- Problem details -
Exactly as written, print out each entry in the data, with no pictures.

[[ Entries shown, beginning ]]

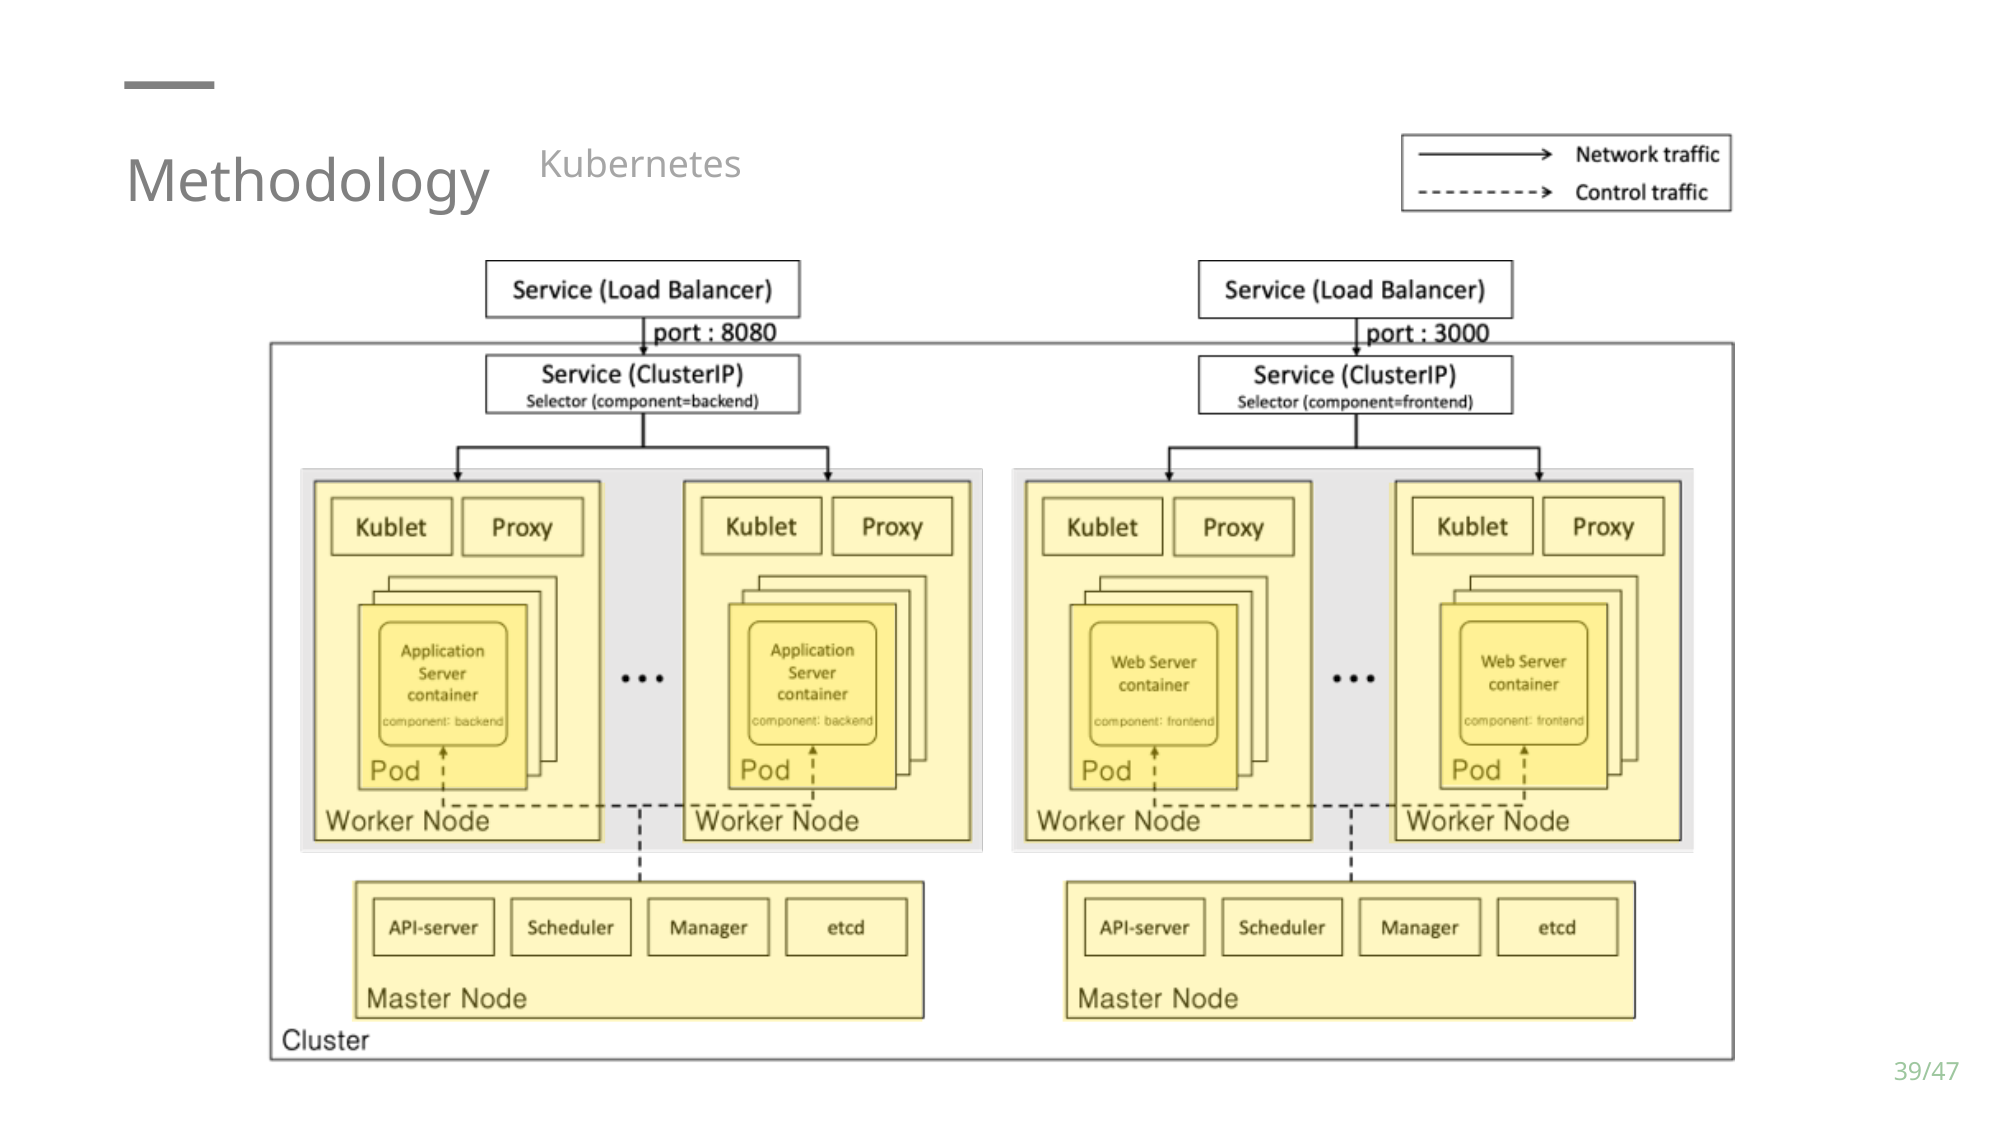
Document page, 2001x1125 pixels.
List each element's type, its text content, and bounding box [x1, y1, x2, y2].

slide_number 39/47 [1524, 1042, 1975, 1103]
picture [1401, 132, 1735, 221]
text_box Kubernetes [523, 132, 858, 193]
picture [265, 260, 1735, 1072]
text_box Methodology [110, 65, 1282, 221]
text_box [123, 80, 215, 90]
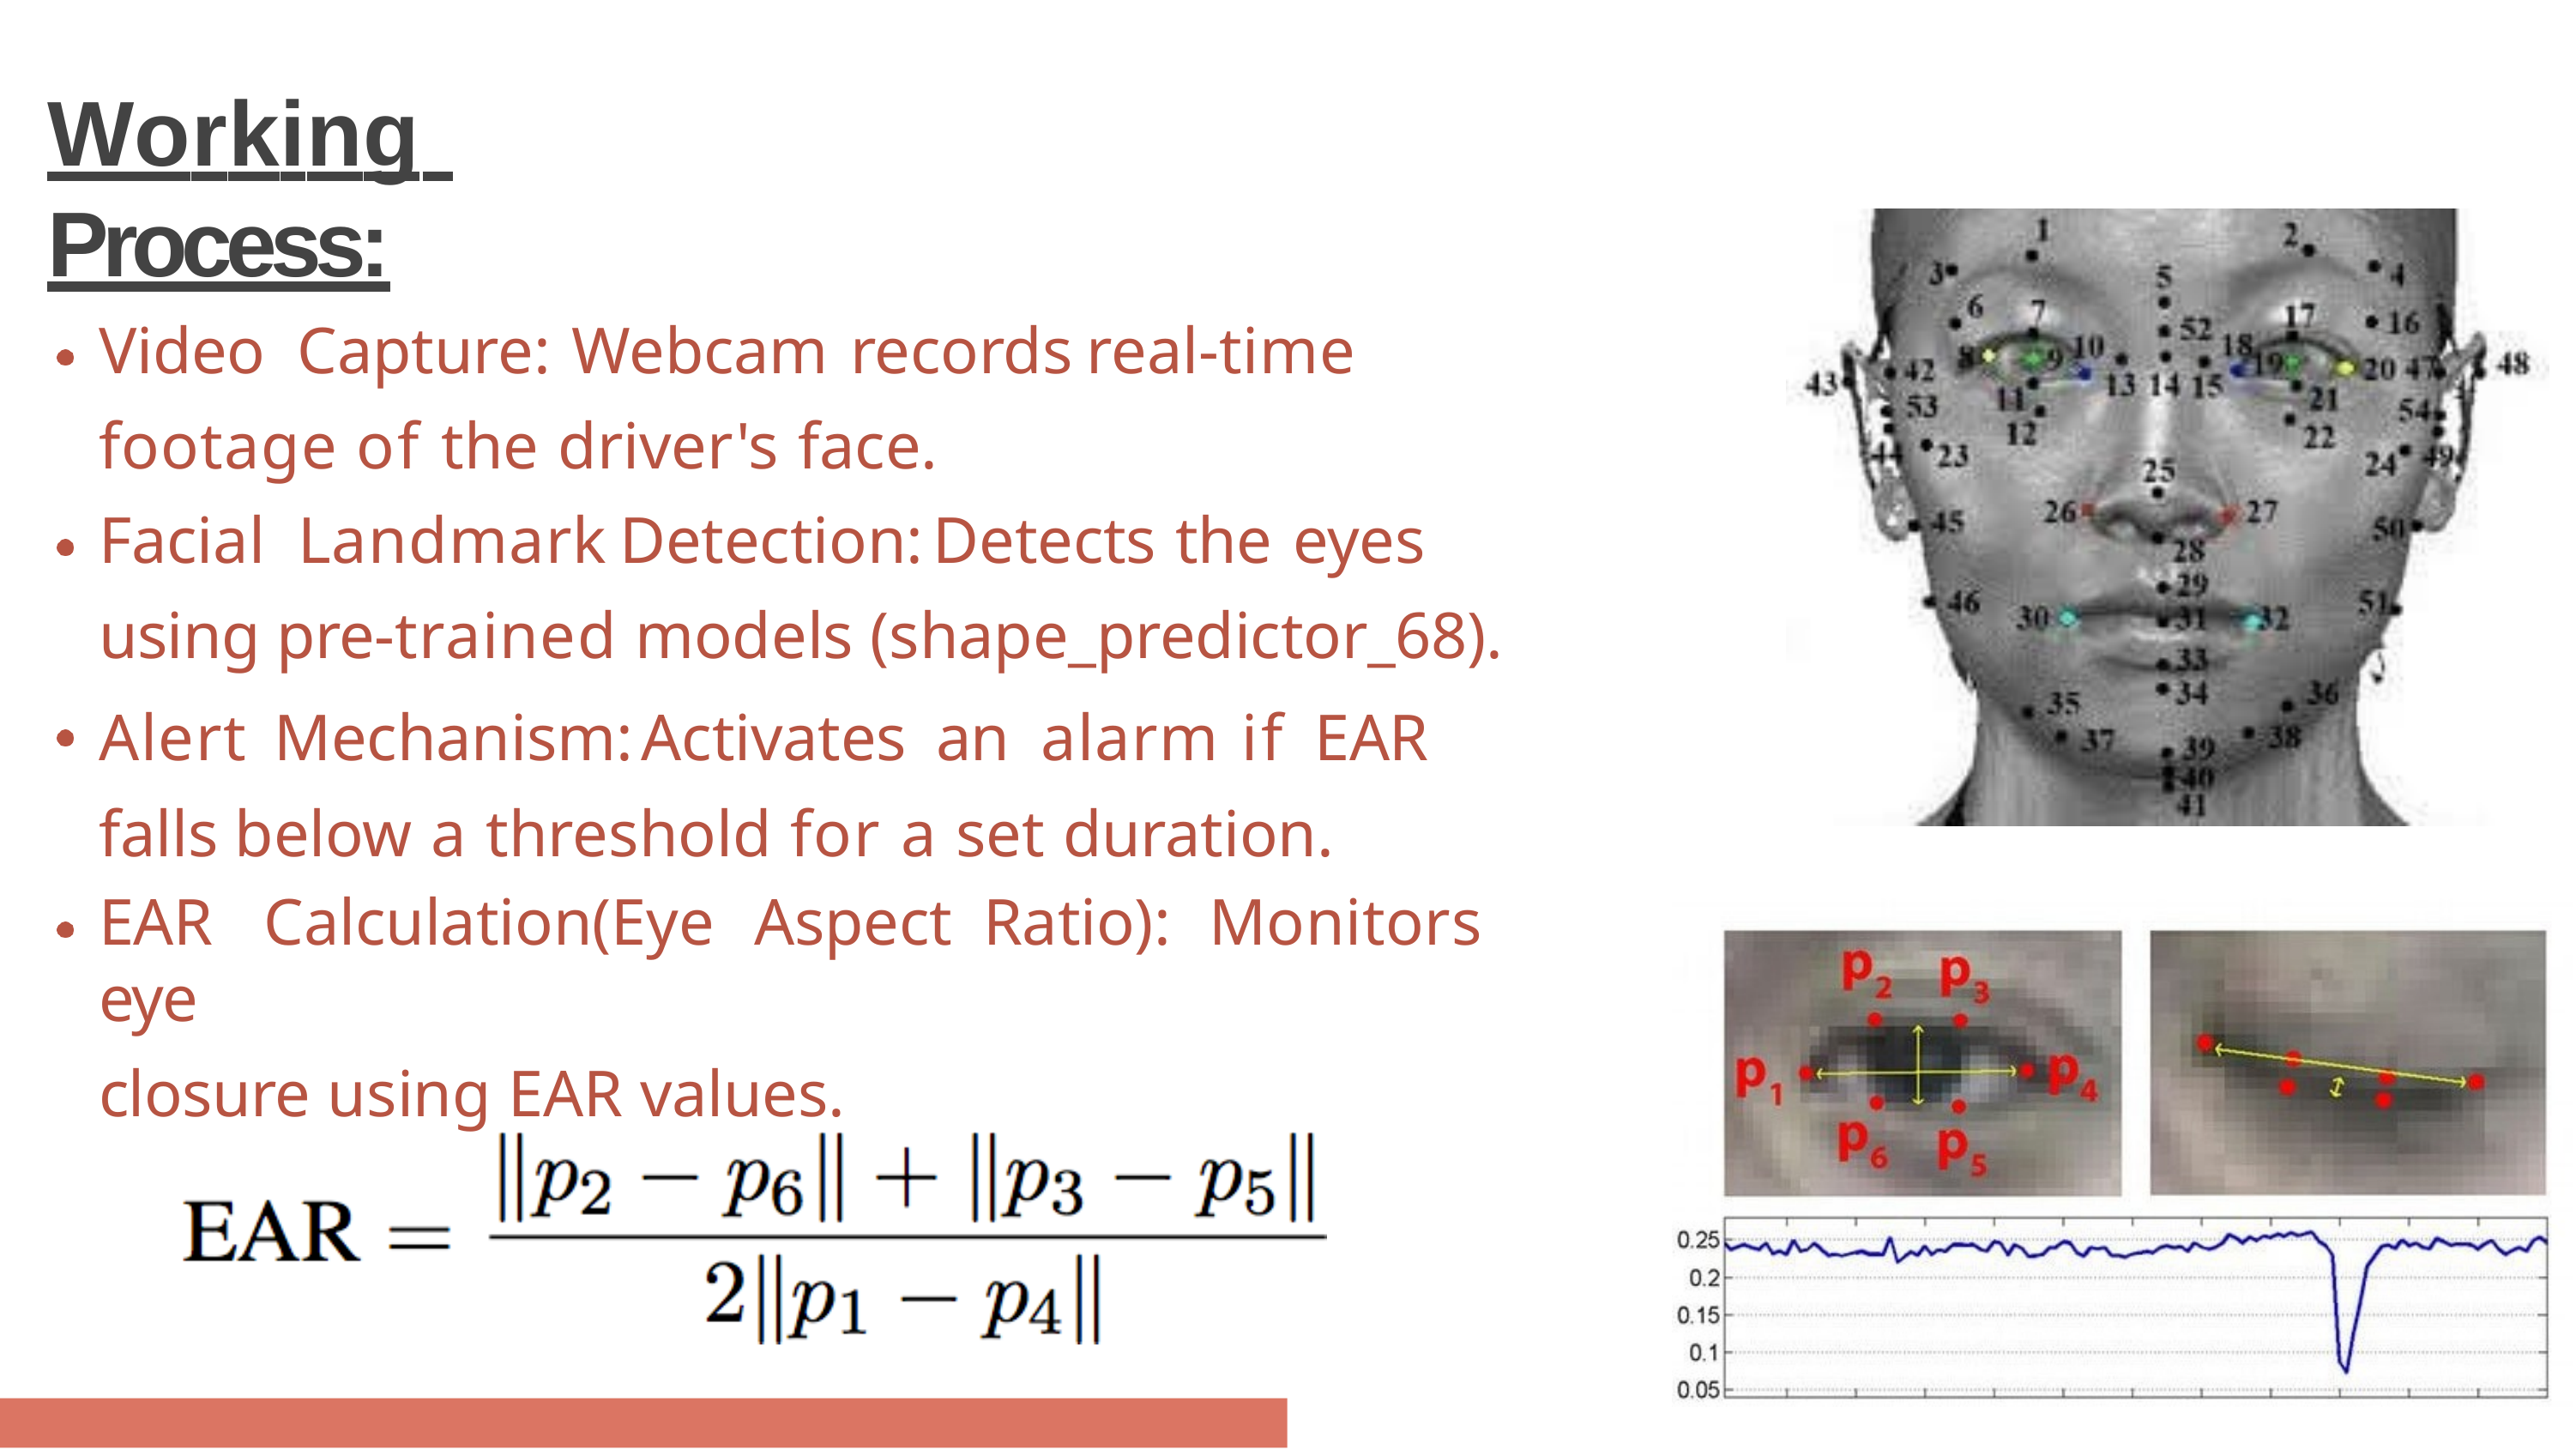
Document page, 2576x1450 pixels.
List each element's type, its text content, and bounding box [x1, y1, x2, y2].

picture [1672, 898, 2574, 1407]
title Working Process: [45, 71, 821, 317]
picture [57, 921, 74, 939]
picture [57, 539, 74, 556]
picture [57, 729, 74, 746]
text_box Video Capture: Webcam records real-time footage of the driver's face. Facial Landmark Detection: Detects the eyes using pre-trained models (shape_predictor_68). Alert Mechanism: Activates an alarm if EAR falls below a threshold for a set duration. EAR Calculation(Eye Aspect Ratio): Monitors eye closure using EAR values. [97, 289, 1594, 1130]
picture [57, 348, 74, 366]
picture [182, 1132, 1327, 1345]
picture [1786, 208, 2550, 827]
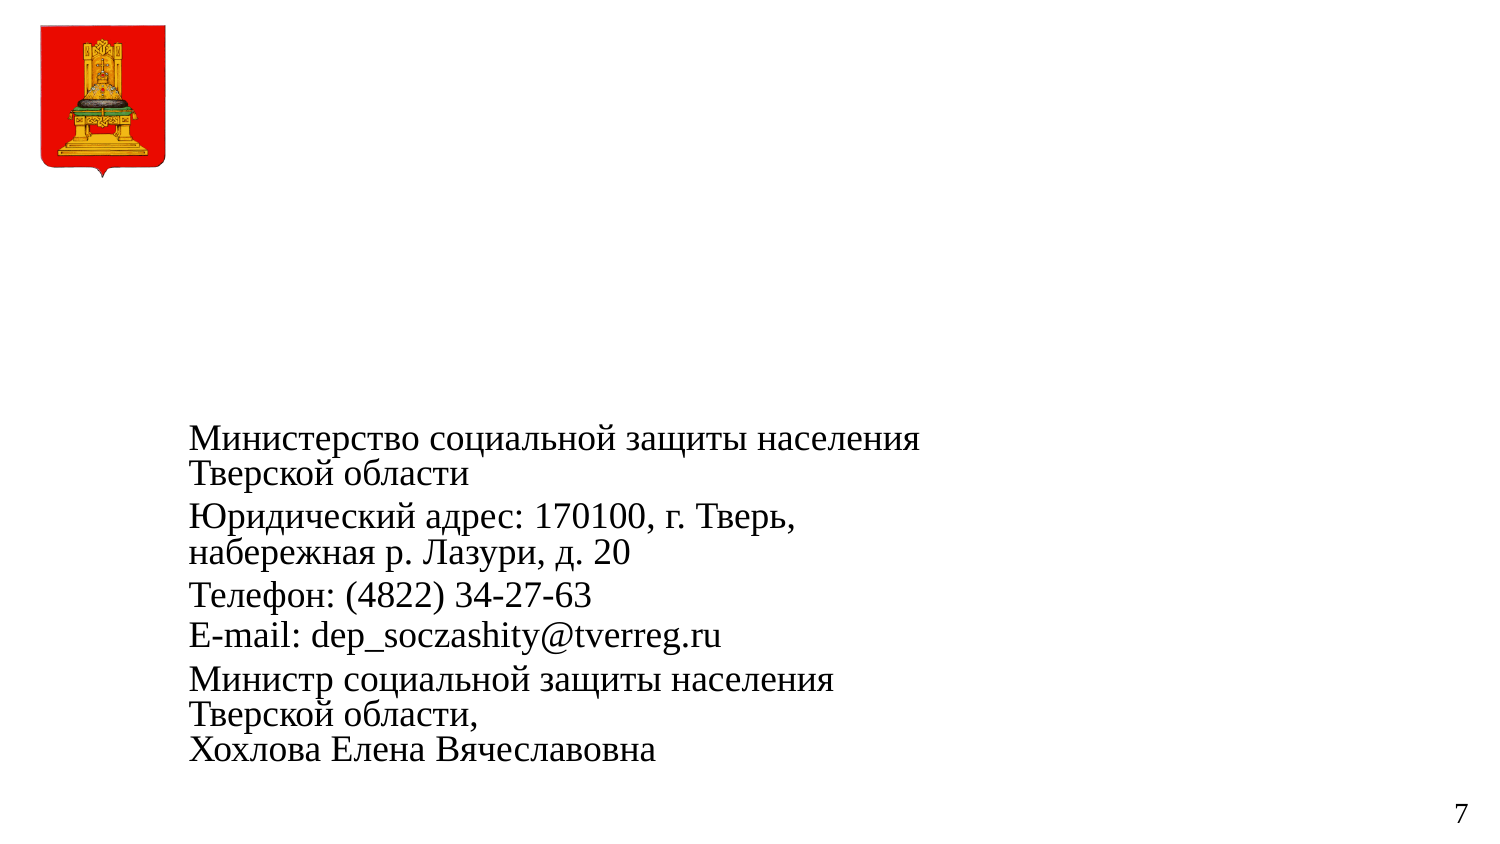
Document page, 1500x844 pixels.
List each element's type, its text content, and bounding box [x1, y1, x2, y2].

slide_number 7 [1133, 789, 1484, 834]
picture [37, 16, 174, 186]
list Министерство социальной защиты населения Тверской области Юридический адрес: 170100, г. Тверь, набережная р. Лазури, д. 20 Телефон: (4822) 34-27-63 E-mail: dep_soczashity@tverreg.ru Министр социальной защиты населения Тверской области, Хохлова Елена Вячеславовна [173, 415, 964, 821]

[[ Entries shown, end ]]

- Solution for this exercise -
Document page, 2001x1125 pixels.
List each element's type, its text content, and bounding box [x1, y1, x2, y2].

slide_number 39/47 [1524, 1042, 1975, 1103]
picture [1401, 132, 1735, 221]
text_box Kubernetes [523, 132, 858, 193]
picture [265, 260, 1735, 1072]
text_box Methodology [110, 65, 1282, 221]
text_box [123, 80, 215, 90]
Document page, 2576x1450 pixels.
List each element's type, its text content, and bounding box [x1, y1, x2, y2].

picture [1672, 898, 2574, 1407]
title Working Process: [45, 71, 821, 317]
picture [57, 921, 74, 939]
picture [57, 539, 74, 556]
picture [57, 729, 74, 746]
text_box Video Capture: Webcam records real-time footage of the driver's face. Facial Landmark Detection: Detects the eyes using pre-trained models (shape_predictor_68). Alert Mechanism: Activates an alarm if EAR falls below a threshold for a set duration. EAR Calculation(Eye Aspect Ratio): Monitors eye closure using EAR values. [97, 289, 1594, 1130]
picture [57, 348, 74, 366]
picture [182, 1132, 1327, 1345]
picture [1786, 208, 2550, 827]
Document page, 1500x844 pixels.
List each element's type, its text content, and bounding box [x1, y1, x2, y2].

slide_number 7 [1133, 789, 1484, 834]
picture [37, 16, 174, 186]
list Министерство социальной защиты населения Тверской области Юридический адрес: 170100, г. Тверь, набережная р. Лазури, д. 20 Телефон: (4822) 34-27-63 E-mail: dep_soczashity@tverreg.ru Министр социальной защиты населения Тверской области, Хохлова Елена Вячеславовна [173, 415, 964, 821]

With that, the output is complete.